Wednesday, April 1, 2020

Ed Wood Wednesdays, week 99: "Bride of the Monster: The One-Act Play" (2002)

Tor Johnson and Bela Lugosi tread the boards in Bride of the Monster.

The movie that inspired a writing project.
I've been on the internet since before the internet was any good at all. In the mid-1990s, when I first started posting to Usenet newsgroups, there was no such thing as social media, and most of the platforms we use every day (Facebook, Twitter, YouTube) were still years in the future. Even Google didn't start until 1998, leaving AltaVista as the search engine of choice. Back then, I had a dial-up modem, some rudimentary typing skills, and a lot of pop culture opinions.

If all this sounds achingly familiar, it's because I've written about this era of my life before when I posted my Glen or Glenda transcript from 1997 and my Orgy of the Dead script parody from 1998. Well, today, I'm going to share yet another vintage chunk of text from the olden days, though this one at least dates from the current millennium.
# # # # #
**Set exercise a:**
Reproduce, word for word, the passage of the Ed Wood post that begins at the words "If all this" and ends after the words "the current millennium.".
# # # # #
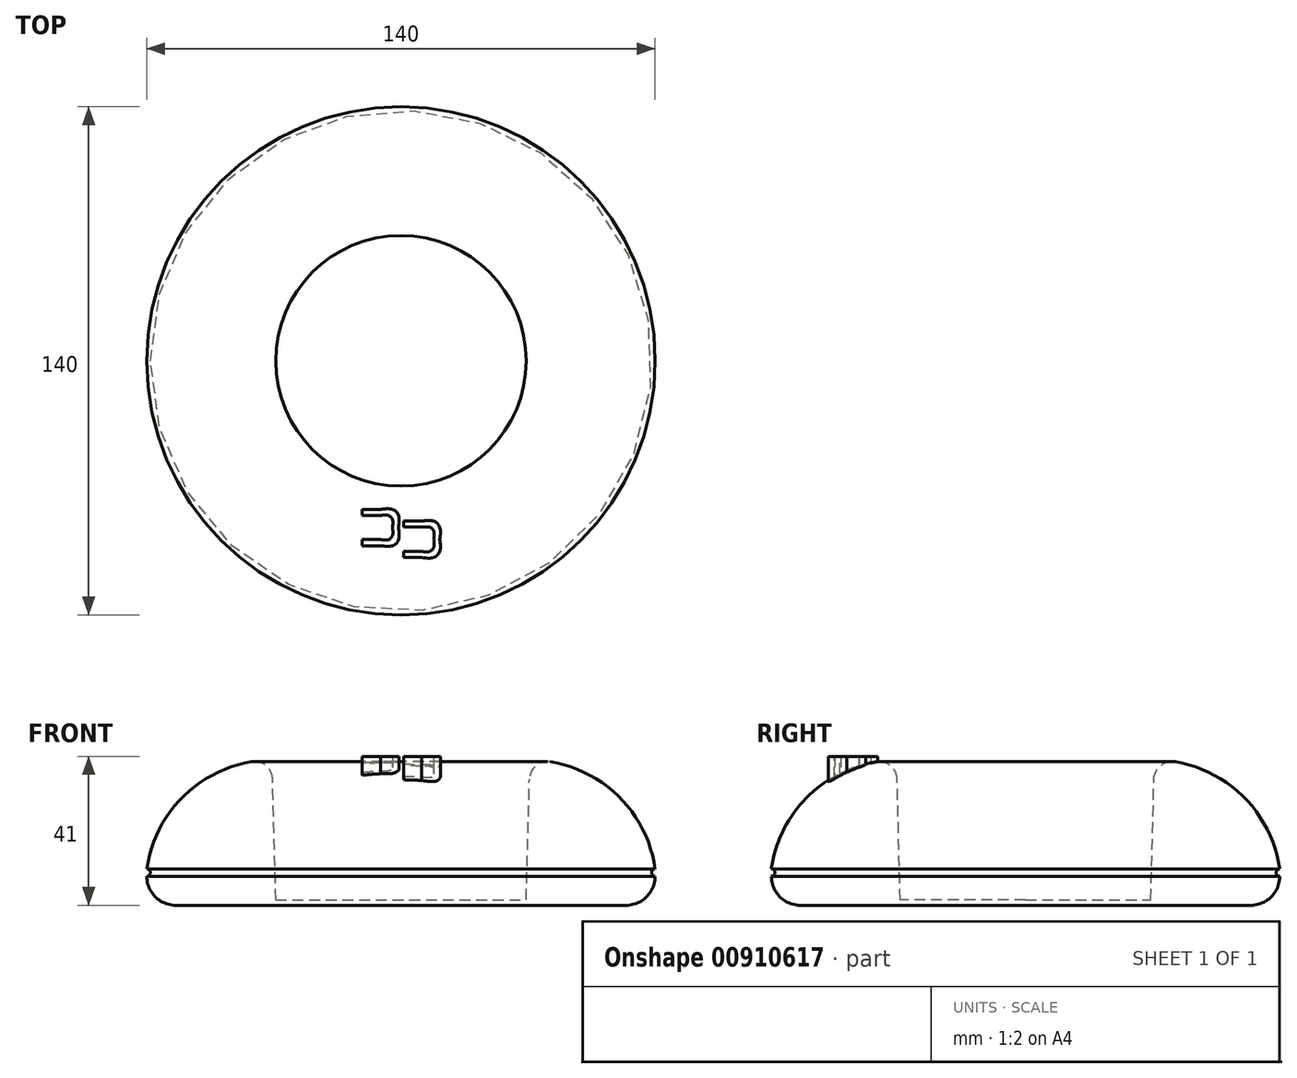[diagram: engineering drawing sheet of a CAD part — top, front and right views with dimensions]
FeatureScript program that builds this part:
annotation { "Feature Type Name" : "Feature", "Feature Type Description" : "" }
export const myFeature = defineFeature(function(context is Context, id is Id, definition is map)
    precondition{}
    {
        {
            var Q0;
            Q0=qCreatedBy(makeId("Front.planeOp"),FACE);
            var sketch = newSketch(context, id + "F0", { "sketchPlane" : qUnion([Q0])});
            skLineSegment(sketch, "E0.bottom", {"start": v(0, 0) * mm, "end": v(-62, 0) * mm});
            skLineSegment(sketch, "E0.left", {"start": v(0, 0) * mm, "end": v(0, 1.5) * mm});
            skLineSegment(sketch, "E1.top", {"start": v(0, 1.5) * mm, "end": v(-34.5, 1.5) * mm});
            skLineSegment(sketch, "E2", {"start": v(-70, 10) * mm, "end": v(-48.37, 10) * mm, "construction": true});
            skArc(sketch, "E3", {"start": v(-35.5, 40) * mm, "mid": v(-58.36, 31.45) * mm, "end": v(-70, 10) * mm});
            skLineSegment(sketch, "E4", {"start": v(-70, 9) * mm, "end": v(-50.44, 9) * mm, "construction": true});
            skArc(sketch, "E5", {"start": v(-70, 8) * mm, "mid": v(-69, 9) * mm, "end": v(-70, 10) * mm});
            skLineSegment(sketch, "E6", {"start": v(-62, 0) * mm, "end": v(-62, 6.86) * mm, "construction": true});
            skArc(sketch, "E7", {"start": v(-70, 8) * mm, "mid": v(-67.66, 2.34) * mm, "end": v(-62, 0) * mm});
            skPoint(sketch, "E8.orphan", {"position": v(-70, 0) * mm});
            skLineSegment(sketch, "E9", {"start": v(-35.5, 40) * mm, "end": v(-34.5, 1.5) * mm});
            skPoint(sketch, "E10.orphan", {"position": v(-35.5, 1.5) * mm});
            skSolve(sketch);
        }
        {
            var Q0;
            Q0=makeQuery(id+"F0.imprint","IMPRINT",FACE,{"disambiguationData":[TD([[makeQuery(id+"F0.imprint","IMPRINT",EDGE,{"derivedFrom":sQuery(id+"F0.wireOp",EDGE,"E0.bottom")}),-1.0]])]});
            var Q1;
            Q1=sQuery(id+"F0.wireOp",EDGE,"E0.left");
            revolve(context, id + "F1", {"surfaceOperationType" : NewSurfaceOperationType.NEW, "entities" : qUnion([Q0]), "axis" : qUnion([Q1]), "revolveType" : RevolveType.FULL});
        }
        {
            var Q0;
            Q0=makeQuery(id+"F1.opRevolve","SWEPT_EDGE",EDGE,{"disambiguationData":[OSD([sQuery(id+"F0.wireOp",EDGE,"E3"),sQuery(id+"F0.wireOp",EDGE,"E9")])]});
            fillet(context, id + "F2", {"entities" : qUnion([Q0]), "radius" : 5 * mm, "tangentPropagation" : true, "allowEdgeOverflow" : false});
        }
        {
            var Q0;
            Q0=qCreatedBy(makeId("Top.planeOp"),FACE);
            var sketch = newSketch(context, id + "F3", { "sketchPlane" : qUnion([Q0])});
            skLineSegment(sketch, "E11", {"start": v(-5.67, -42.6) * mm, "end": v(-10.67, -42.6) * mm});
            skLineSegment(sketch, "E12", {"start": v(-10.67, -42.6) * mm, "end": v(-10.67, -40.93) * mm});
            skLineSegment(sketch, "E13", {"start": v(-10.67, -40.93) * mm, "end": v(-5.67, -40.93) * mm});
            skLineSegment(sketch, "E14", {"start": v(-5.67, -50.93) * mm, "end": v(-10.67, -50.93) * mm});
            skLineSegment(sketch, "E15", {"start": v(-10.67, -50.93) * mm, "end": v(-10.67, -49.26) * mm});
            skLineSegment(sketch, "E16", {"start": v(-10.67, -49.26) * mm, "end": v(-5.67, -49.26) * mm});
            skFitSpline(sketch, "E17", {"points": [v(-5.67, -40.93) * mm, v(-2.34, -40.93) * mm, v(-0.67, -42.6) * mm, v(-0.67, -45.93) * mm]});
            skFitSpline(sketch, "E18", {"points": [v(-0.67, -45.93) * mm, v(-0.67, -49.26) * mm, v(-2.34, -50.93) * mm, v(-5.67, -50.93) * mm]});
            skFitSpline(sketch, "E19", {"points": [v(-5.67, -49.26) * mm, v(-3.45, -49.26) * mm, v(-2.34, -48.15) * mm, v(-2.34, -45.93) * mm]});
            skFitSpline(sketch, "E20", {"points": [v(-2.34, -45.93) * mm, v(-2.34, -43.7) * mm, v(-3.45, -42.6) * mm, v(-5.67, -42.6) * mm]});
            skLineSegment(sketch, "E21", {"start": v(5.69, -45.84) * mm, "end": v(0.69, -45.84) * mm});
            skLineSegment(sketch, "E22", {"start": v(0.69, -45.84) * mm, "end": v(0.69, -44.17) * mm});
            skLineSegment(sketch, "E23", {"start": v(0.69, -44.17) * mm, "end": v(5.69, -44.17) * mm});
            skLineSegment(sketch, "E24", {"start": v(5.69, -54.17) * mm, "end": v(0.69, -54.17) * mm});
            skLineSegment(sketch, "E25", {"start": v(0.69, -54.17) * mm, "end": v(0.69, -52.5) * mm});
            skLineSegment(sketch, "E26", {"start": v(0.69, -52.5) * mm, "end": v(5.69, -52.5) * mm});
            skFitSpline(sketch, "E27", {"points": [v(5.69, -44.17) * mm, v(9.02, -44.17) * mm, v(10.69, -45.84) * mm, v(10.69, -49.17) * mm]});
            skFitSpline(sketch, "E28", {"points": [v(10.69, -49.17) * mm, v(10.69, -52.5) * mm, v(9.02, -54.17) * mm, v(5.69, -54.17) * mm]});
            skFitSpline(sketch, "E29", {"points": [v(5.69, -52.5) * mm, v(7.9, -52.5) * mm, v(9.02, -51.4) * mm, v(9.02, -49.17) * mm]});
            skFitSpline(sketch, "E30", {"points": [v(9.02, -49.17) * mm, v(9.02, -46.95) * mm, v(7.9, -45.84) * mm, v(5.69, -45.84) * mm]});
            skSolve(sketch);
        }
        {
            var Q0;
            Q0 = qSketchRegion(id + "F3", true);
            extrude(context, id + "F4", {"entities" : qUnion([Q0]), "operationType" : NewBodyOperationType.ADD, "depth" : 41 * mm, "offsetDistance" : 25 * mm});
        }
    });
# # # # #
**Set exercise b:**
Transcribe the records line for line, from their first line through the line containing "v(-67.66, 2.34) *", and omit the pictures.

**Exercise solution a:**
If all this sounds achingly familiar, it's because I've written about this era of my life before when I posted my Glen or Glenda transcript from 1997 and my Orgy of the Dead script parody from 1998. Well, today, I'm going to share yet another vintage chunk of text from the olden days, though this one at least dates from the current millennium.

**Exercise solution b:**
[diagram: engineering drawing sheet of a CAD part — top, front and right views with dimensions]
FeatureScript program that builds this part:
annotation { "Feature Type Name" : "Feature", "Feature Type Description" : "" }
export const myFeature = defineFeature(function(context is Context, id is Id, definition is map)
    precondition{}
    {
        {
            var Q0;
            Q0=qCreatedBy(makeId("Front.planeOp"),FACE);
            var sketch = newSketch(context, id + "F0", { "sketchPlane" : qUnion([Q0])});
            skLineSegment(sketch, "E0.bottom", {"start": v(0, 0) * mm, "end": v(-62, 0) * mm});
            skLineSegment(sketch, "E0.left", {"start": v(0, 0) * mm, "end": v(0, 1.5) * mm});
            skLineSegment(sketch, "E1.top", {"start": v(0, 1.5) * mm, "end": v(-34.5, 1.5) * mm});
            skLineSegment(sketch, "E2", {"start": v(-70, 10) * mm, "end": v(-48.37, 10) * mm, "construction": true});
            skArc(sketch, "E3", {"start": v(-35.5, 40) * mm, "mid": v(-58.36, 31.45) * mm, "end": v(-70, 10) * mm});
            skLineSegment(sketch, "E4", {"start": v(-70, 9) * mm, "end": v(-50.44, 9) * mm, "construction": true});
            skArc(sketch, "E5", {"start": v(-70, 8) * mm, "mid": v(-69, 9) * mm, "end": v(-70, 10) * mm});
            skLineSegment(sketch, "E6", {"start": v(-62, 0) * mm, "end": v(-62, 6.86) * mm, "construction": true});
            skArc(sketch, "E7", {"start": v(-70, 8) * mm, "mid": v(-67.66, 2.34) * mm, "end": v(-62, 0) * mm});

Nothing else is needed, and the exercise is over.